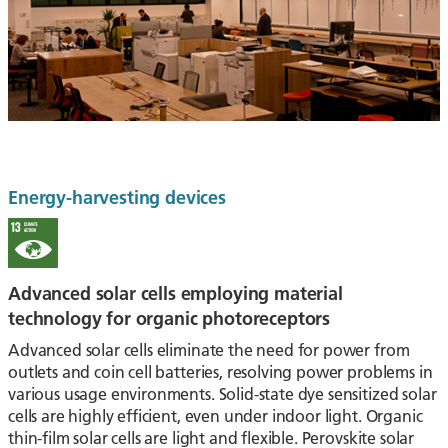
Energy-harvesting devices
Advanced solar cells employing material
technology for organic photoreceptors
Advanced solar cells eliminate the need for power from
outlets and coin cell batteries, resolving power problems in
various usage environments. Solid-state dye sensitized solar
cells are highly efficient, even under indoor light. Organic
thin-film solar cells are light and flexible. Perovskite solar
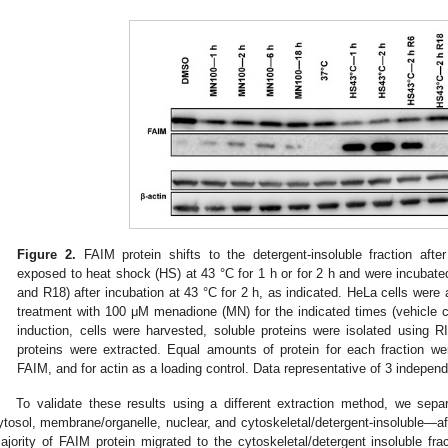
Figure 2.
FAIM protein shifts to the detergent-insoluble fraction afte
exposed to heat shock (HS) at 43 °C for 1 h or for 2 h and were incubated
and R18) after incubation at 43 °C for 2 h, as indicated. HeLa cells were 
treatment with 100 μM menadione (MN) for the indicated times (vehicle c
induction, cells were harvested, soluble proteins were isolated using R
proteins were extracted. Equal amounts of protein for each fraction we
FAIM, and for actin as a loading control. Data representative of 3 indepe
To validate these results using a different extraction method, we sepa
ytosol, membrane/organelle, nuclear, and cytoskeletal/detergent-insoluble—af
ajority of FAIM protein migrated to the cytoskeletal/detergent insoluble frac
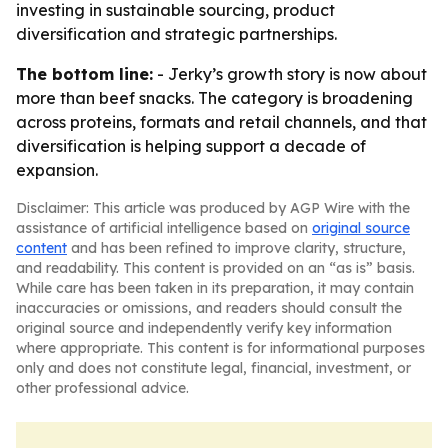
investing in sustainable sourcing, product
diversification and strategic partnerships.
The bottom line:
- Jerky’s growth story is now about
more than beef snacks. The category is broadening
across proteins, formats and retail channels, and that
diversification is helping support a decade of
expansion.
Disclaimer: This article was produced by AGP Wire with the
assistance of artificial intelligence based on
original source
content
and has been refined to improve clarity, structure,
and readability. This content is provided on an “as is” basis.
While care has been taken in its preparation, it may contain
inaccuracies or omissions, and readers should consult the
original source and independently verify key information
where appropriate. This content is for informational purposes
only and does not constitute legal, financial, investment, or
other professional advice.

* _EXERCISE DESCRIPTION_:
Only those lines from the one containing "and R18) after" to the end of the material above, retyped exactly and without pictures, belong in your reply.

* _SOLUTION FOR THIS EXERCISE_:
and R18) after incubation at 43 °C for 2 h, as indicated. HeLa cells were 
treatment with 100 μM menadione (MN) for the indicated times (vehicle c
induction, cells were harvested, soluble proteins were isolated using R
proteins were extracted. Equal amounts of protein for each fraction we
FAIM, and for actin as a loading control. Data representative of 3 indepe
To validate these results using a different extraction method, we sepa
ytosol, membrane/organelle, nuclear, and cytoskeletal/detergent-insoluble—af
ajority of FAIM protein migrated to the cytoskeletal/detergent insoluble frac
investing in sustainable sourcing, product
diversification and strategic partnerships.
The bottom line:
- Jerky’s growth story is now about
more than beef snacks. The category is broadening
across proteins, formats and retail channels, and that
diversification is helping support a decade of
expansion.
Disclaimer: This article was produced by AGP Wire with the
assistance of artificial intelligence based on
original source
content
and has been refined to improve clarity, structure,
and readability. This content is provided on an “as is” basis.
While care has been taken in its preparation, it may contain
inaccuracies or omissions, and readers should consult the
original source and independently verify key information
where appropriate. This content is for informational purposes
only and does not constitute legal, financial, investment, or
other professional advice.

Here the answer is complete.